Essa cota abrange os veículos montados no Brasil (CKD) e aqueles semimontados no país (SKD), que não incidirão imposto de importação até o limite estipulado. O governo ressaltou que este patamar de importação é o mesmo que estava em vigor até janeiro deste ano. Importações que excederem essas cotas estarão sujeitas a taxas de 35% para SKD e 14% para CKD.

Reações das Montadoras

A decisão do governo provocou descontentamento entre as montadoras brasileiras. A Associação Nacional dos Fabricantes de Veículos Automotores (Anfavea) expressou sua preocupação, afirmando que a medida contraria os interesses das fabricantes nacionais e dos trabalhadores do setor. A entidade criticou a falta de consulta ao setor produtivo antes da decisão.

Impacto nos Investimentos

A Anfavea argumentou que a renovação das cotas altera uma política que já havia sido estabelecida para promover a eletromobilidade no Brasil e atrair investimentos de longo prazo. As cotas de importação de kits para veículos elétricos haviam sido programadas para terminar em fevereiro de 2026, mas a mudança repentina gera incertezas no mercado.

Argumentos do Governo

Por outro lado, o governo defendeu que a medida está alinhada com outras iniciativas para modernizar a frota e fomentar a descarbonização do setor automotivo.

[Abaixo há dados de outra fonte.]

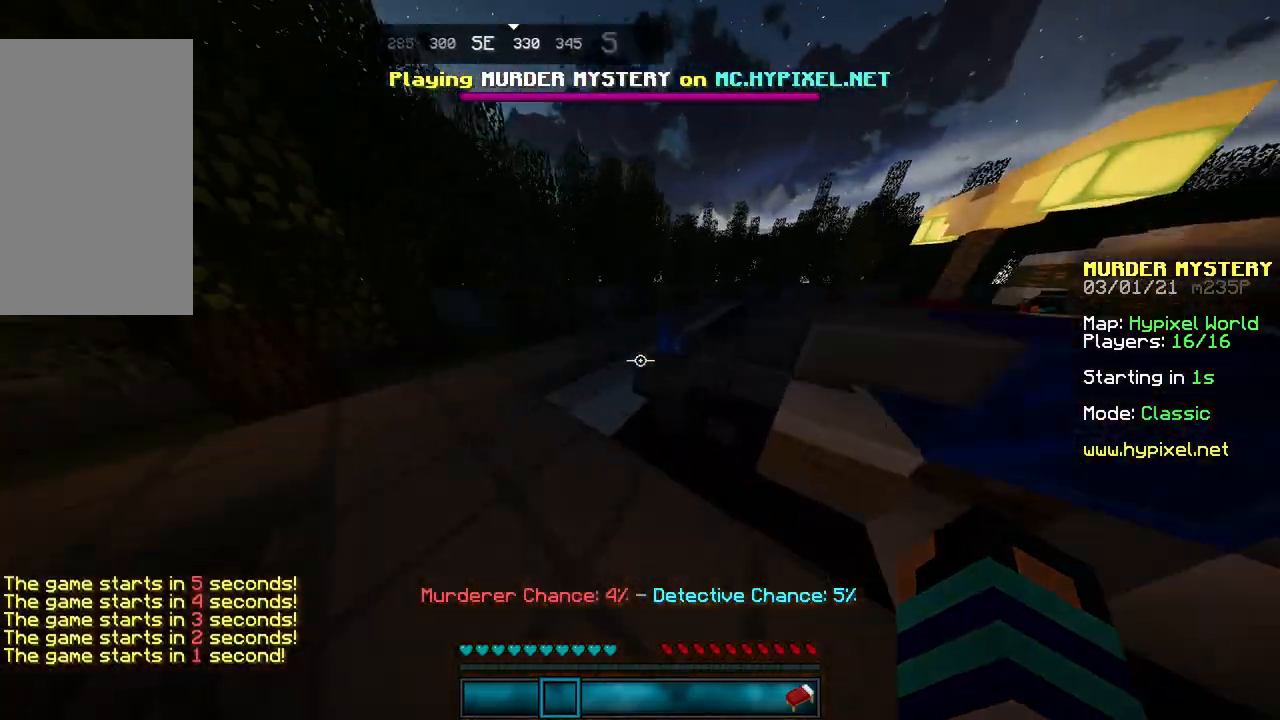
{"keys": ["w"], "mouse": [], "events": [[67, "space", "down"], [400, "space", "up"]]}
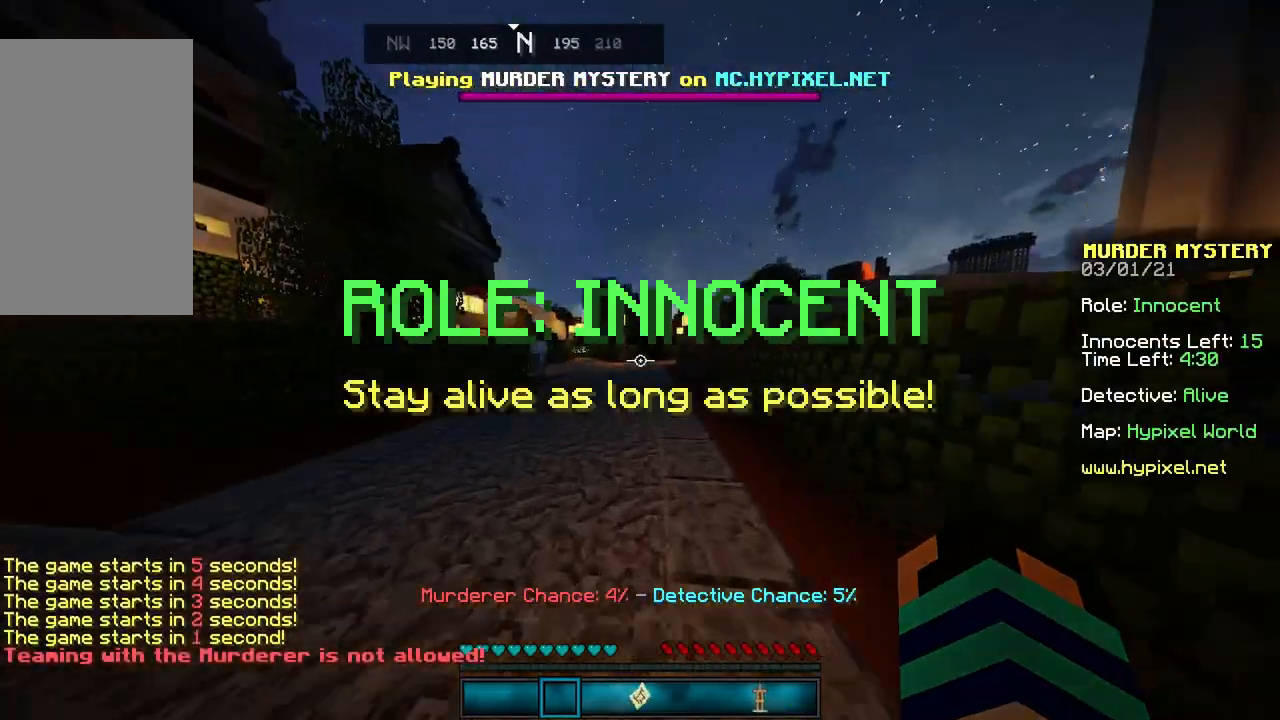
{"keys": ["w"], "mouse": [], "events": [[233, "space", "down"], [500, "space", "up"]]}
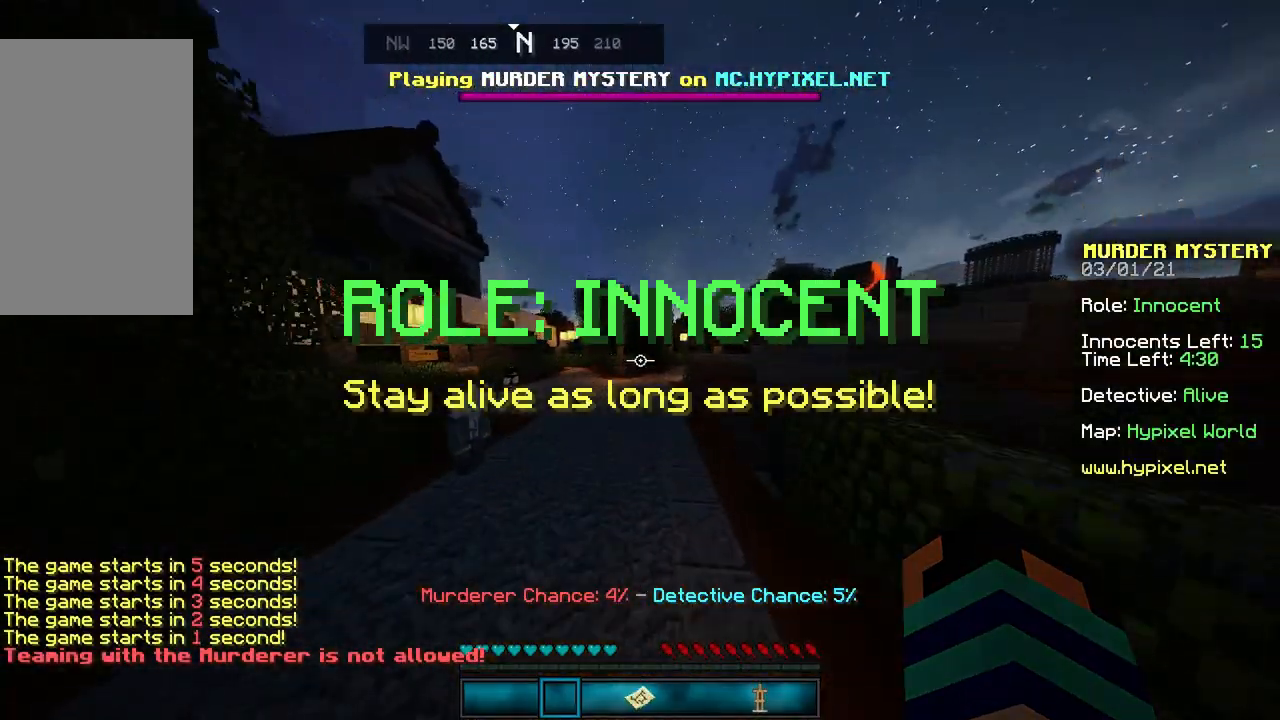
{"keys": ["space", "w"], "mouse": [], "events": [[134, "space", "down"]]}
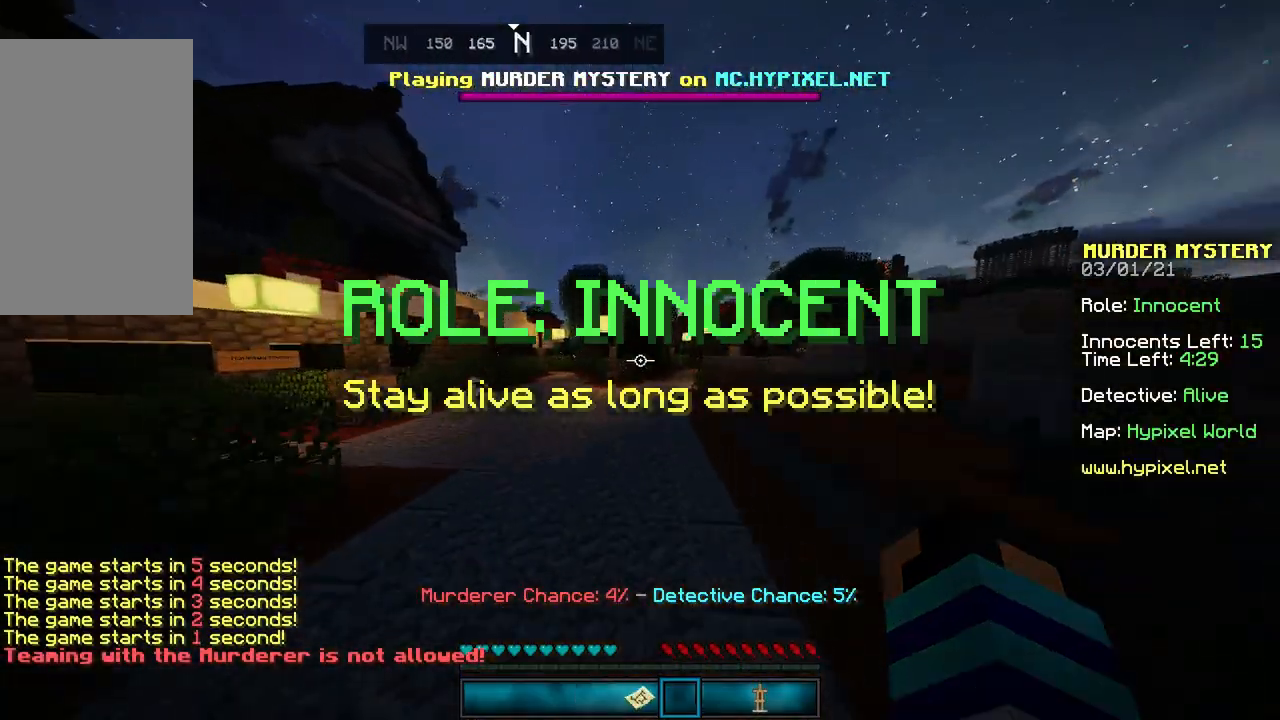
{"keys": ["space", "w"], "mouse": [], "events": [[66, "space", "up"], [267, "space", "down"]]}
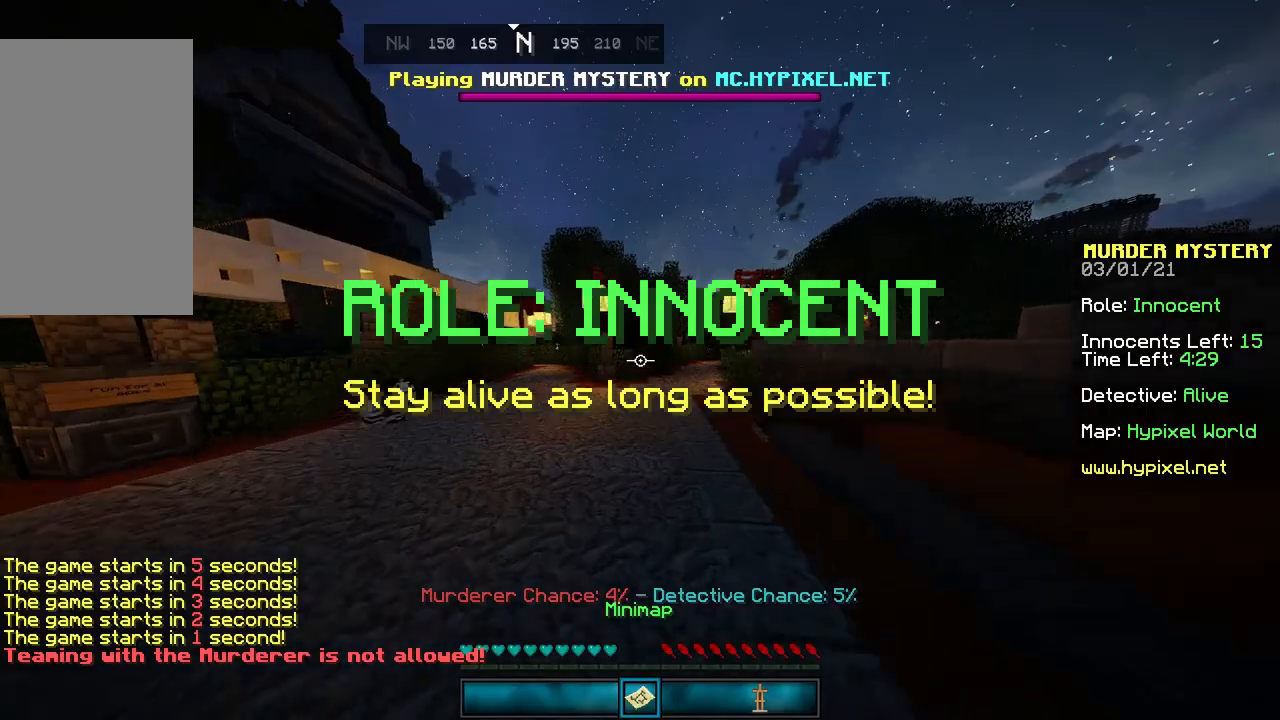
{"keys": ["space", "w"], "mouse": [], "events": []}
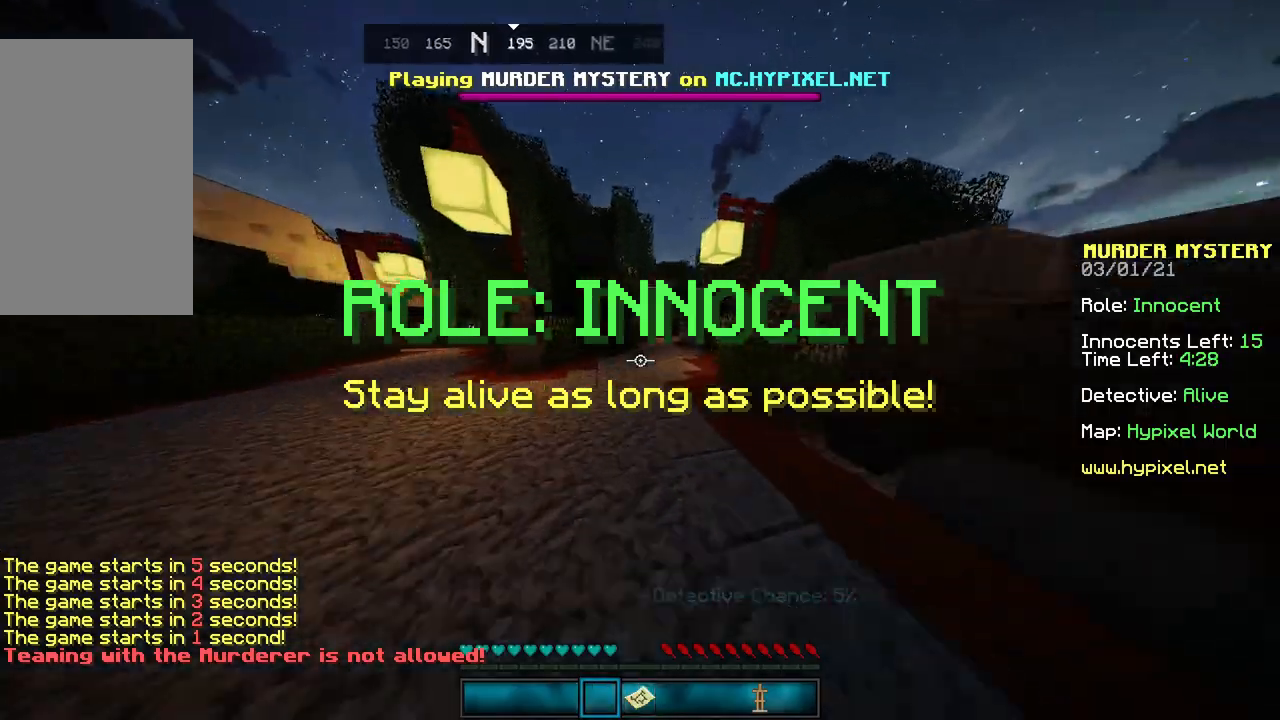
{"keys": ["w"], "mouse": [], "events": [[467, "space", "up"]]}
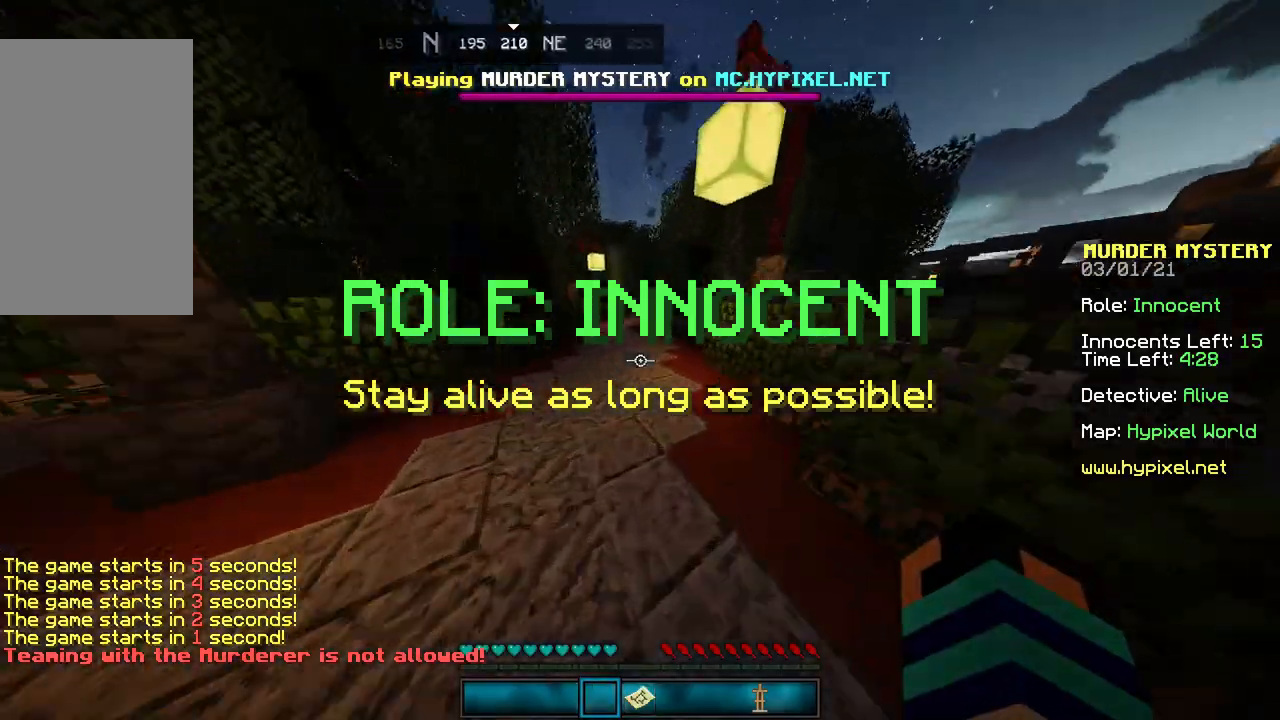
{"keys": ["w"], "mouse": [], "events": [[67, "space", "down"], [434, "space", "up"]]}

O Ministério do Desenvolvimento, Indústria, Comércio e Serviços afirmou que o objetivo é incentivar a adoção de veículos sustentáveis e reduzir as emissões de CO2.

Repercussão no Mercado

A decisão provocou reações diversas entre as montadoras. Quatro grandes fabricantes se uniram para pressionar o governo, argumentando que a prática poderia afetar a competitividade e a demanda por autopeças. A empresa chinesa BYD também se manifestou, alegando que a resistência das montadoras tradicionais é motivada pelo medo de perder mercado para novas tecnologias.

Conclusão

A discussão em torno das cotas de importação de veículos elétricos destaca a tensão entre a necessidade de inovação e a proteção da indústria local. Enquanto o governo busca acelerar a transição para uma frota mais sustentável, as montadoras nacionais temem que isso possa prejudicar suas operações e a mão de obra no Brasil.